Aim of the exercise:
Answer these questions about the post on Artin L-functions, numbering each answer to match:
1. What is the title of the paper the post quotes from?
2. According to the post, what does Langlands say the homomorphism comes from?
3. In the final paragraph, what kind of group is the homomorphism $\phi$ mapped into?

(Provided text)

The following comes from a 1971 paper by R. Langlands, "On the Functional Equation of the Artin L-functions"
There seem to be some formatting errors, for example $\mathcal S$ should be replaced by $\mathcal S_0$ in several places. I think $\mathcal S_1$ is the same thing as $\mathcal S_{0,1}$, and is meant to be a subcategory of $\mathcal S_0$, not just $\mathcal S$.
The main thing I am confused about is at the bottom of the page. I don't understand what the map $G_1/G_1^c \rightarrow \overline{G}/\overline{G}^c$ is. There is a natural map going the other way. But it is clear that Langlands wants to have a homomorphism $G_1/G_1^c \rightarrow G/G^c$. He says this is coming from the "transfer," but I don't understand what that is.
The "transfer" mentioned above is a group homomorphism that applies in a more general situation. I was unfamiliar with this notion until now. Let me answer my own question by giving the details.
Let $H$ be a subgroup of finite index of a group of $G$, and let $x_1, ... , x_n$ be a set of right coset representatives of $H$ in $G$. Let $\phi$ be a homomorphism of $H$ into an abelian group $A$ (for example, $A = H/[H,H]$).

(End Provided text)
(Data extract)

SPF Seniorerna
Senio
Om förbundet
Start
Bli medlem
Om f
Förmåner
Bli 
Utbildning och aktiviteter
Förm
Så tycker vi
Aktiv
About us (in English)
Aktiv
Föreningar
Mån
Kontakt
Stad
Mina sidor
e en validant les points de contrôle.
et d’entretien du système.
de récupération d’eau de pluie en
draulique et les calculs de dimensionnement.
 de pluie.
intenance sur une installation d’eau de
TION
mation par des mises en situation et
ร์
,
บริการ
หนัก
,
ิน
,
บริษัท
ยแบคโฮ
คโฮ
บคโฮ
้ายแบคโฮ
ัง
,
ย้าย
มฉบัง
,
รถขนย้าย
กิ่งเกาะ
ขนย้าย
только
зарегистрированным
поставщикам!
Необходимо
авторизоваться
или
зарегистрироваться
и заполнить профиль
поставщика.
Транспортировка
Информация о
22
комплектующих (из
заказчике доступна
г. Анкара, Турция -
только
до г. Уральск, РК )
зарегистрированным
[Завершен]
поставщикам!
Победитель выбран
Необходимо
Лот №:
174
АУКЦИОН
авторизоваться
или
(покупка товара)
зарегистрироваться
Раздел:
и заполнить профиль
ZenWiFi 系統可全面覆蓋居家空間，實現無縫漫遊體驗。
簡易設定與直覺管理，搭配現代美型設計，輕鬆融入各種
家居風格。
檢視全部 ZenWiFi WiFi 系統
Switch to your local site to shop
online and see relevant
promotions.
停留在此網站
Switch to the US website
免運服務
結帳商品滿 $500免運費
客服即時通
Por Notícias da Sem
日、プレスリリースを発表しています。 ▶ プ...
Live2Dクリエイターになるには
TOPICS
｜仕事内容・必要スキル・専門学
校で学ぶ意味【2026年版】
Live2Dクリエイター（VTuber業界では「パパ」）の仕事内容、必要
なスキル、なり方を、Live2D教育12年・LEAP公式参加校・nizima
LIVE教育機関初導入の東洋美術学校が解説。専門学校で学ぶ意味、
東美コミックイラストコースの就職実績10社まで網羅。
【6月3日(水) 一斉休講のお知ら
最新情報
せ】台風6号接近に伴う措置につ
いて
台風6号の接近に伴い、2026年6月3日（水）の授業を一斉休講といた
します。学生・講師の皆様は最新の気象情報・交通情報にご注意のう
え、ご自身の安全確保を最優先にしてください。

(End Data extract)

Solution for this problem:
1. "On the Functional Equation of the Artin L-functions"
2. The "transfer"
3. An abelian group $A$